PASSAGE SHOWN:
Show that the imaginary part of the Dirac Lagrangian [density] is a total derivative.
My attempt:
The Dirac Lagrangian density is given by,
$$ \mathcal{L} \ = \ -\bar{\psi}(\gamma^{\mu}\partial_{\mu} + m)\psi $$
Now, as far as I am aware, the hermiticity conditions of the gamma matrices depend on which representation one uses – we used the Weyl representation in class but with the $(-, +, +, +)$ metric, so there was a factor of $-i$ in every matrix – essentially meaning that the matrices would be anti-hermitian (and therefore, their complex conjugate should furnish a negative sign). Including this is not necessary for my solution, but I will still do it.
The spinors themselves are complex (as far as I know) and all I can say is that the product $\psi^{\dagger}\psi$ should be real.
Thus,
$$ \mathcal{L}^{*} \ = \ -\bar{\psi}^{*}(-\gamma^{\mu}\partial_{\mu} + m)\psi^{*}. $$
This implies,
$$ \mathcal{L} – \mathcal{L}^{*} = -\bar{\psi}(\gamma^{\mu}\partial_{\mu} + m)\psi – \bar{\psi}^{*}(\gamma^{\mu}\partial_{\mu} – m)\psi^{*}$$
$$ = -\partial_{\mu}(\bar{\psi}\gamma^{\mu}\psi + \bar{\psi}^{*}\gamma^{\mu}\psi^{*}) + (\partial_{\mu}\bar{\psi} \gamma^{\mu} – m\bar{\psi})\psi + (\partial_{\mu}\bar{\psi}^{*} \gamma^{\mu} + m\bar{\psi}^{*})\psi^{*} .$$
Here, the expressions in the brackets in the second and third terms vanish if I impose the equations derived from Dirac Lagrangian itself. This means,
$$ \frac{1}{2i}(\mathcal{L} – \mathcal{L}^{*}) = \mathrm{Im}(\mathcal{L}) = \partial_{\mu}f^{\mu} $$
This is a total derivative as I am supposed to prove.

GIVEN INFORMATION:
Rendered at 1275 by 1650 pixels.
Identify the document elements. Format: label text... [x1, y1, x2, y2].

THE TASKS:
1: In the forum post about the Dirac Lagrangian, put the sentence "Including this is not necessary for my solution, but I will still do it." into Spanish.
2: Write out the Dirac Lagrangian post again from "Show that the" up to and including "still do it.", swapping "Weyl" for "chiral".
3: Finish out the next part of the forum post on the imaginary part of the Dirac Lagrangian, starting after its last sentence.

RESULTS FOR EACH TASK:
1: Incluir esto no es necesario para mi solución, pero aun así lo haré.

2:
Show that the imaginary part of the Dirac Lagrangian [density] is a total derivative.
My attempt:
The Dirac Lagrangian density is given by,
$$ \mathcal{L} \ = \ -\bar{\psi}(\gamma^{\mu}\partial_{\mu} + m)\psi $$
Now, as far as I am aware, the hermiticity conditions of the gamma matrices depend on which representation one uses – we used the chiral representation in class but with the $(-, +, +, +)$ metric, so there was a factor of $-i$ in every matrix – essentially meaning that the matrices would be anti-hermitian (and therefore, their complex conjugate should furnish a negative sign). Including this is not necessary for my solution, but I will still do it.

3:
My issues with my solution:
In order to derive this, I impose the dynamical equations derived from the starting Lagrangian – is it at all valid? The Dirac equation says,
$$ (\gamma^{\mu}\partial_{\mu} + m)\psi = 0.$$
This clearly says that if I impose this equation on the starting density, I get $\mathcal{L} = 0$ – this does not seem to be different from what I have done in my own solution, except that I imposed the equation later instead of at the beginning. The imaginary part being $0$ is of course a valid solution (since any constant field will have a vanishing divergence) but it is a trivial solution.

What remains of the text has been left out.